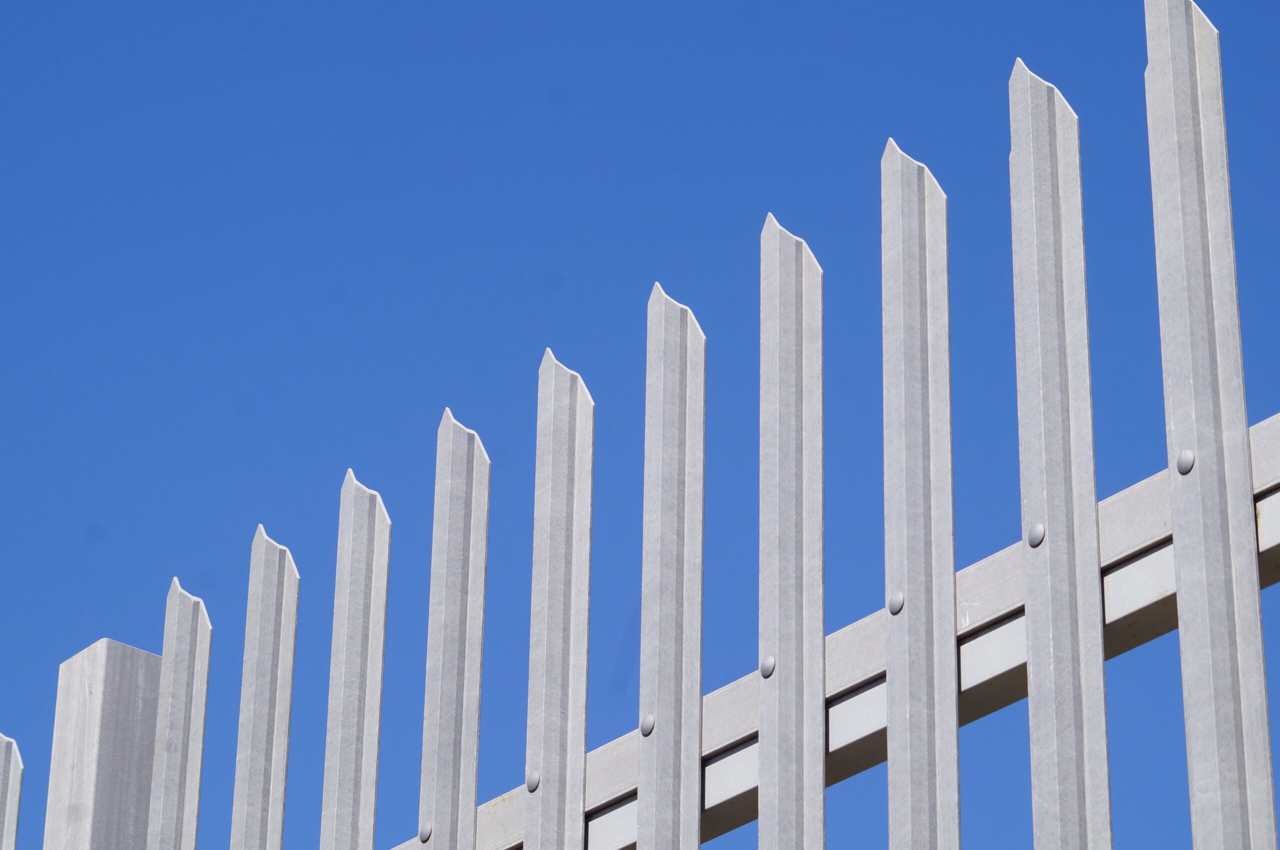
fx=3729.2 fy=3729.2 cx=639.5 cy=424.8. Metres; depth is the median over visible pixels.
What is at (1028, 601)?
metal fence
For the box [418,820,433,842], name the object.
bolt
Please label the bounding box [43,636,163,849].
fence post
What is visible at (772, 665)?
bolt
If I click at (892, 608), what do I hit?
bolt
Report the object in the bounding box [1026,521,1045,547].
bolt
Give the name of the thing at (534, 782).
bolt
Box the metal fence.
[4,0,1279,849]
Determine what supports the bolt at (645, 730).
attached to the metal fence
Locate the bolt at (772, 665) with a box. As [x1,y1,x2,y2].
[759,654,775,678]
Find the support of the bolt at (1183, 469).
attached to the metal fence
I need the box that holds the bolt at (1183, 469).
[1175,448,1195,474]
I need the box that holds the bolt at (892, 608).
[887,589,904,614]
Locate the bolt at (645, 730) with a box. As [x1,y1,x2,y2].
[639,712,654,736]
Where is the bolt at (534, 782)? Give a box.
[525,770,540,792]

************

▸ **What you are asked to do**: The reply must consist solely of the lines from the one containing "If I click at (892, 608), what do I hit?" through the last line in the material above, reproduced exactly.

▸ **Output for this exercise**:
If I click at (892, 608), what do I hit?
bolt
Report the object in the bounding box [1026,521,1045,547].
bolt
Give the name of the thing at (534, 782).
bolt
Box the metal fence.
[4,0,1279,849]
Determine what supports the bolt at (645, 730).
attached to the metal fence
Locate the bolt at (772, 665) with a box. As [x1,y1,x2,y2].
[759,654,775,678]
Find the support of the bolt at (1183, 469).
attached to the metal fence
I need the box that holds the bolt at (1183, 469).
[1175,448,1195,474]
I need the box that holds the bolt at (892, 608).
[887,589,904,614]
Locate the bolt at (645, 730) with a box. As [x1,y1,x2,y2].
[639,712,654,736]
Where is the bolt at (534, 782)? Give a box.
[525,770,540,792]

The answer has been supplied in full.